Magee M, Isakov A, Paradise HT, Sullivan P. Am. J. Disaster Med. 2011; 6(6): 379-385.

Affiliation

Department of Epidemiology, Rollins School of Public Health, Emory University, Atlanta, Georgia, USA.

Copyright

(Copyright © 2011, American Society of Disaster Medicine, Publisher Weston Medical Publishing)

DOI

unavailable

PMID

22338318

Abstract

OBJECTIVE: Text messages are useful for timely communication during public health emergencies and for transmitting health data in infrastructure-limited settings. Little is known about the feasibility of two-way short message service (SMS) communication to collect public health preparedness and surveillance data. The authors aimed to determine the feasibility and acceptability of using two-way SMS texts to collect situational assessment (SA) data in simulated disaster events during a university-based pilot study. DESIGN: Eligible participants included university students with a mobile phone and messaging plan. Enrollment began in September 2009, and was open until the end of the study in May 2010. Participants attended a training session and provided demographic and phone use information using a baseline survey. Participants responded to SMS SAs that were sent directly to their phones throughout the study period. Frequency, completeness, and time to reporting were recorded for each procedure using an online commercial software package. RESULTS: Sixty-three participants enrolled; median age was 25 years, most were female (74.6 percent), lived off campus (76.2 percent), and were graduate students (76.2 percent).

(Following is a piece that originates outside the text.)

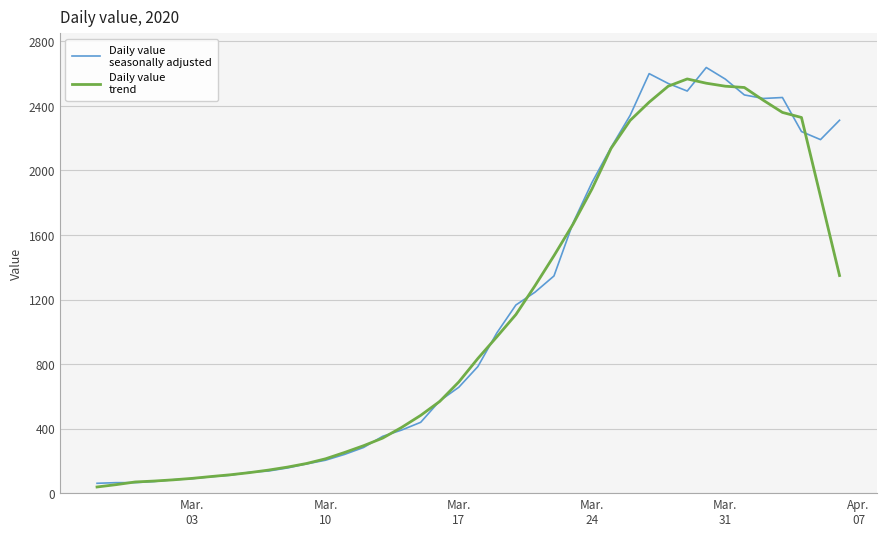

What is the minimum value shown in the chart?

38.2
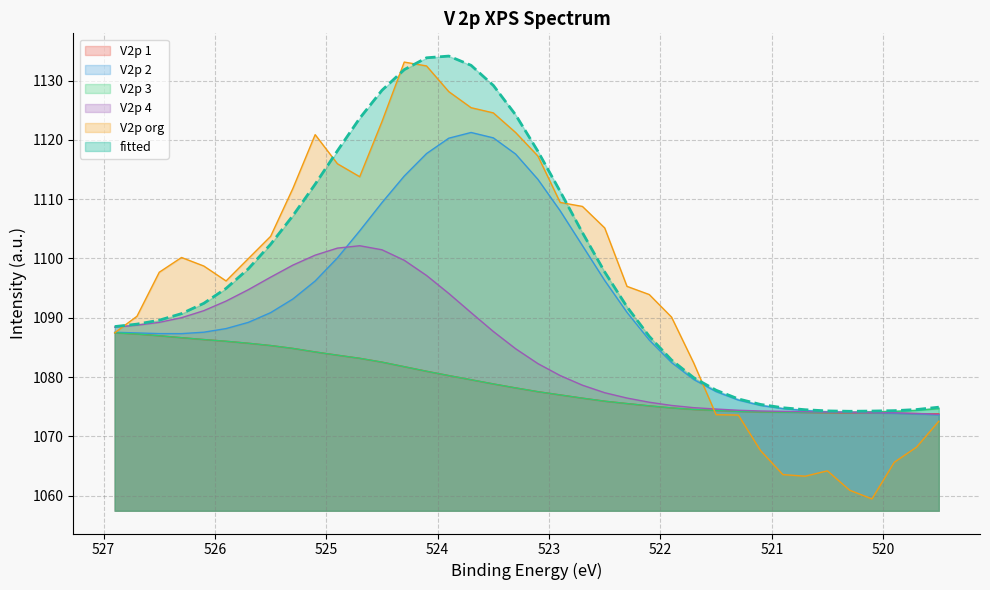

What is the total value across all series at 523.9?

6637.2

Most participants had a family/joint mobile phone account (73.0 percent) with unlimited messaging (60.3 percent). The median daily number of texts sent and received was 8 and 9, respectively. During five SAs, 194 (76.7 percent) of 253 prompted text surveys were completed. Nearly 60 percent of surveys were completed within 20 minutes of text deployment. CONCLUSIONS: Using two-way SMS communication for surveillance and reporting was feasible among a group of motivated students. Similar methods may provide timely data during public health critical events.